## WORK INSTRUCTION
Search the records below for the word "lines", then return every line where it appears.

## DATA SHOWN
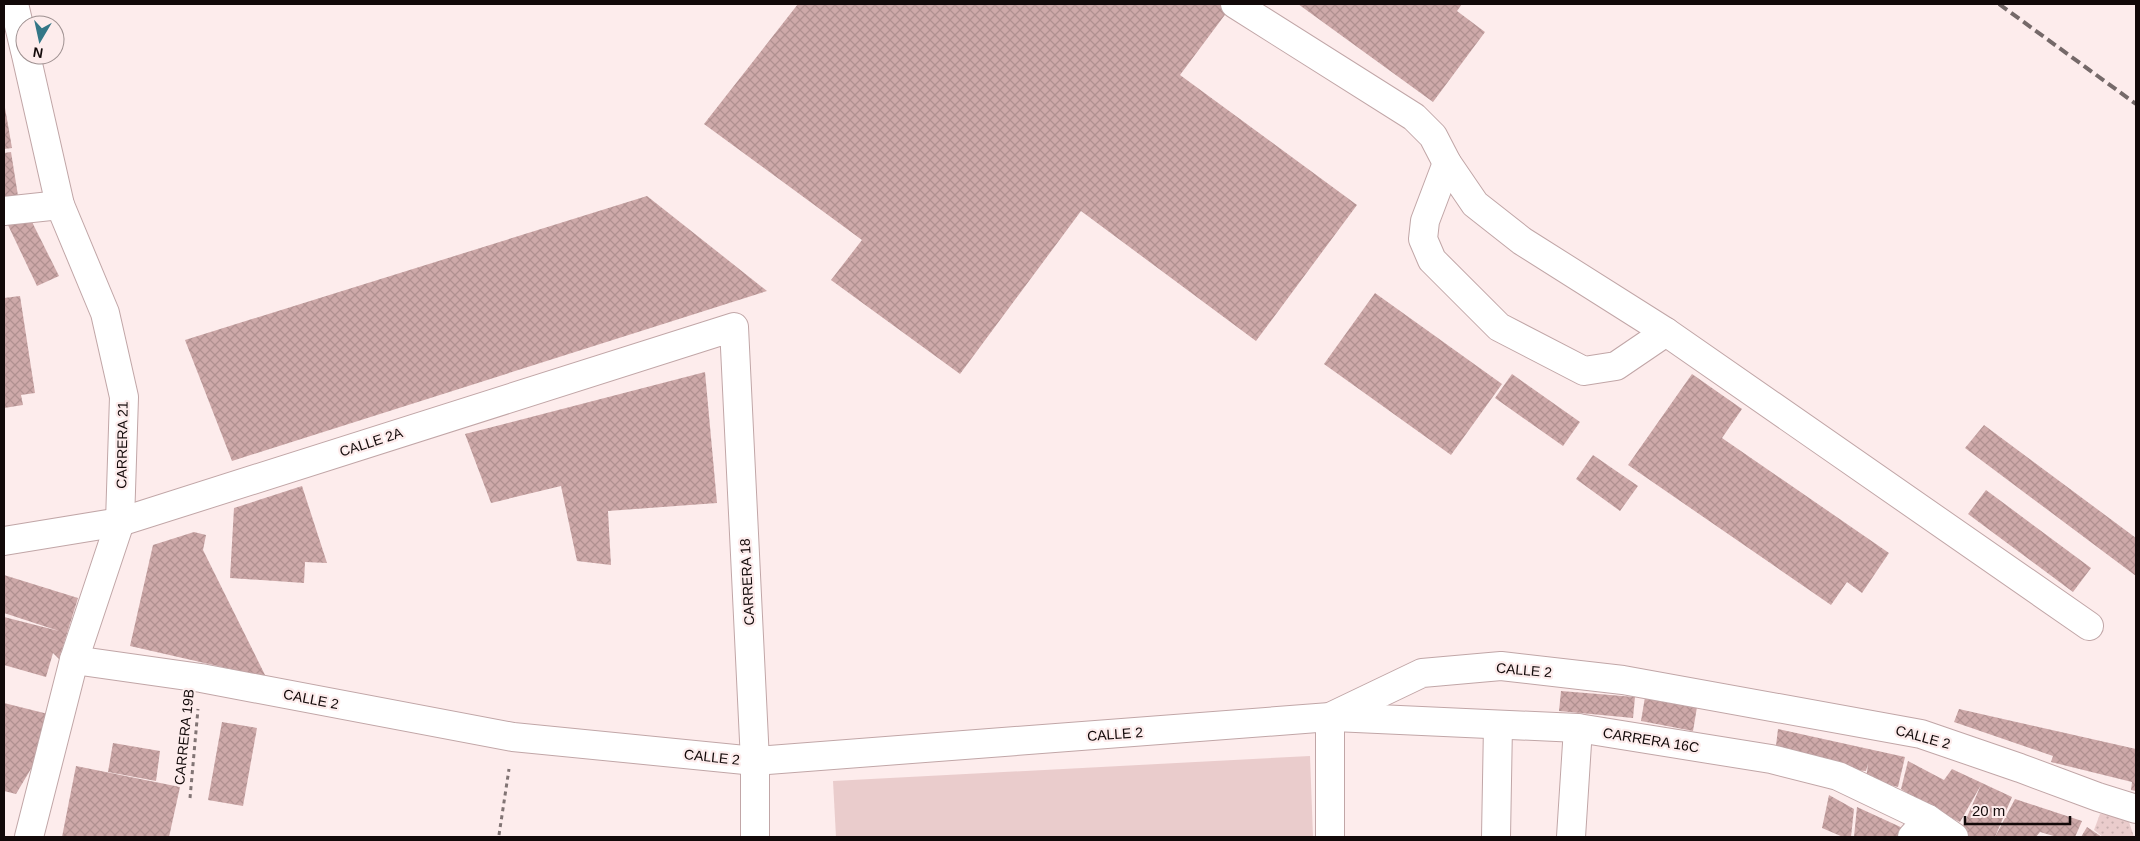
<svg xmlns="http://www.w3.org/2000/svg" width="2140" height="841" viewBox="0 0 2140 841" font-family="Arial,sans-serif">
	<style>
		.grass { fill: url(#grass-dots) }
		.garden { fill: #eacccc }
		.building { fill: url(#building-cross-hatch) }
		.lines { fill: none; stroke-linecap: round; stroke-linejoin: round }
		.minor-casing { stroke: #c1a6a7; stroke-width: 30 }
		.path { stroke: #817474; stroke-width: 3; stroke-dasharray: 4 4; stroke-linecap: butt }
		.minor { stroke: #fff; stroke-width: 28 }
		.rail { stroke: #756969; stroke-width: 4; stroke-dasharray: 10 5; stroke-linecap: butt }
		.labels { text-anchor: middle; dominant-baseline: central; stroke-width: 4.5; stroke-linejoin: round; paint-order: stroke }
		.street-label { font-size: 14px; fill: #120909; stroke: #fdecec }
	</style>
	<defs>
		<pattern id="grass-dots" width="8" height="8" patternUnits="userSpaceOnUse" patternTransform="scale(1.25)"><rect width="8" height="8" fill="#eacccc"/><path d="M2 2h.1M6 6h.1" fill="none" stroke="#c8aeae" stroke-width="1.8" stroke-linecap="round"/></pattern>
		<pattern id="building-cross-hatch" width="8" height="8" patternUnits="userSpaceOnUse" patternTransform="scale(1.25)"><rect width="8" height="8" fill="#cea9a9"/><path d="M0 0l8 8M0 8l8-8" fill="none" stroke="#b09090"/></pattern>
	</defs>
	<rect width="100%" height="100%" fill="#fdecec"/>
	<!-- grass -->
	<path class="grass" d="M 2100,814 L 2127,816 L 2134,837 L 2103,837 L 2094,830 Z"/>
	<!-- garden -->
	<path class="garden" d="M 1310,756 L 1313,837 L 836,837 L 833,781 Z"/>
	<!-- building -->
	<g class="building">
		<path d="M 798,4 L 1233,4 L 1180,75 L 1357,205 L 1256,341 L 1081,211 L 960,374 L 831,280 L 862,240 L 704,124 Z"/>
		<path d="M 1298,4 L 1462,4 L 1457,11 L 1485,32 L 1433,102 Z"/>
		<path d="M 4,102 L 12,148 L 4,149 Z"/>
		<path d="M 11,152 L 19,202 L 4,204 L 4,153 Z"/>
		<path d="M 647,196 L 767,291 L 232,461 L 185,340 Z"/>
		<path d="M 28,214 L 59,276 L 37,286 L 7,223 Z"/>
		<path d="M 1375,293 L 1502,384 L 1451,455 L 1324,364 Z"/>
		<path d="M 20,296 L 35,393 L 21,395 L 23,405 L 4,408 L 4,298 Z"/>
		<path d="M 705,372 L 717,503 L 608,511 L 611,565 L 577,561 L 561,486 L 491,503 L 465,434 Z"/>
		<path d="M 1512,374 L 1580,422 L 1563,446 L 1495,398 Z"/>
		<path d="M 1692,374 L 1742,409 L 1722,438 L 1889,553 L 1862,593 L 1847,582 L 1831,605 L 1628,465 Z"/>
		<path d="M 1984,425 L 2136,538 L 2136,576 L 1965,448 Z"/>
		<path d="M 1593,455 L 1638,486 L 1620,511 L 1576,479 Z"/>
		<path d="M 302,486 L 327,563 L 305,562 L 304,583 L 230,578 L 234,508 Z"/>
		<path d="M 1986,490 L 2091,568 L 2073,592 L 1968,514 Z"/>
		<path d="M 194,532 L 206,535 L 203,550 L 266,677 L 130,646 L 153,545 Z"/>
		<path d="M 4,575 L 78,598 L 59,659 L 53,653 L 46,677 L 4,665 L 4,617 L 59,631 L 4,613 Z"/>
		<path d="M 1561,691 L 1635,697 L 1633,718 L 1559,711 Z"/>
		<path d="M 1645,697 L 1697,707 L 1693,731 L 1641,721 Z"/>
		<path d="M 4,703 L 48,714 L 35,762 L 16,794 L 4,791 Z"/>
		<path d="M 1959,709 L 2136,749 L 2136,791 L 2131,790 L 2132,782 L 2051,762 L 2053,756 L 1954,722 Z"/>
		<path d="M 222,722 L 257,728 L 243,806 L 208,800 Z"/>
		<path d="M 1778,729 L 1905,757 L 1898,787 L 1866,779 L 1868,764 L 1866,771 L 1851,770 L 1775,754 Z"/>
		<path d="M 113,743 L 160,751 L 156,781 L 108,772 Z"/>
		<path d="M 1908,761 L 1944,780 L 1952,769 L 2012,797 L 1995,837 L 1969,837 L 1960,833 L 1981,785 L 1960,822 L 1932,809 L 1901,789 Z"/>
		<path d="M 76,766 L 180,787 L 169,837 L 62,837 Z"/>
		<path d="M 1829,795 L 1854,809 L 1851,837 L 1843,837 L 1822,828 Z"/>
		<path d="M 2015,799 L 2082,821 L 2075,837 L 2057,837 L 2040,832 L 2036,837 L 1995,837 Z"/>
		<path d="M 1857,807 L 1907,830 L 1901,837 L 1854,837 Z"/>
		<path d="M 2087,827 L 2102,837 L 2081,837 Z"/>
	</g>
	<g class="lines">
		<defs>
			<g id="minor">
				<path d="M 14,4 L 25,51"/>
				<path d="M 1235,4 L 1414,117 L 1433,136 L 1447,163 L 1475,204 L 1522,241 L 1666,332 L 2089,626"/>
				<path d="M 26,55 L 60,205 L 105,313 L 124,397 L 120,522 L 74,660 L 29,837"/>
				<path d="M 1447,163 L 1425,221 L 1423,239 L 1432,260 L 1499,327 L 1584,371 L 1616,366 L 1666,332"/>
				<path d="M 4,211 L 60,205"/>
				<path d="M 4,541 L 120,522 L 734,327 L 755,761 L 755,837"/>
				<path d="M 74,660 L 201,678 L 513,737 L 755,761 L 1330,717 L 1422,673 L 1501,666 L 1623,680 L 1921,734 L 2020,768 L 2098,797 L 2136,809"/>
				<path d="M 1330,717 L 1330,837"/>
				<path d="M 1334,717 L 1578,728 L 1771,759 L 1838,776 L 1928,819 L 1954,837"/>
				<path d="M 1496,837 L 1498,725"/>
				<path d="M 1571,837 L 1578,728"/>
				<path d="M 1912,837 L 1928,819"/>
			</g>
		</defs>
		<!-- minor casing -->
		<use href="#minor" class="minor-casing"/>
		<!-- path -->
		<g class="path">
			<path d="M 190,798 L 198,709"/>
			<path d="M 499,835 L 509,769"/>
		</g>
		<!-- minor -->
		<use href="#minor" class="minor"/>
		<!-- rail -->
		<path class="rail" d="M 1999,4 L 2136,104"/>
	</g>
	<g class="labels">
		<!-- street labels -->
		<g class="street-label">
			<text transform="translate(371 442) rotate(-18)">CALLE 2A</text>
			<text transform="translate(122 445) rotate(-89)">CARRERA 21</text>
			<text transform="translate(747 582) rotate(-93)">CARRERA 18</text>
			<text transform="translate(1524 670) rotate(5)">CALLE 2</text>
			<text transform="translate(311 699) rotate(11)">CALLE 2</text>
			<text transform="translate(1115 734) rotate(-4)">CALLE 2</text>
			<text transform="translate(184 737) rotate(-84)">CARRERA 19B</text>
			<text transform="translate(1923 737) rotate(15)">CALLE 2</text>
			<text transform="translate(1651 740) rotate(9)">CARRERA 16C</text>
			<text transform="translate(712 757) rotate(6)">CALLE 2</text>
		</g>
	</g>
	<!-- border -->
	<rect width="2140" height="841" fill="none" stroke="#120909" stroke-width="10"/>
	<!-- north arrow -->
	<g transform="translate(40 40) rotate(189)"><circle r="24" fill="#fdecec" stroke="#9f9191"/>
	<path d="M0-4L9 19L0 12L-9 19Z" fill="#337787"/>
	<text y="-8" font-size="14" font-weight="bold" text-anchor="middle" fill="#120909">N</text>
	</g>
	<!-- scale -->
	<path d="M1965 816v8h105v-8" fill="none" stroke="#120909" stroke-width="2.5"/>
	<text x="1972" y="816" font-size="15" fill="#120909" stroke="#fdecec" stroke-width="4" paint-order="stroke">20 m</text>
</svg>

## ANSWER SPACE
		.lines { fill: none; stroke-linecap: round; stroke-linejoin: round }
	<g class="lines">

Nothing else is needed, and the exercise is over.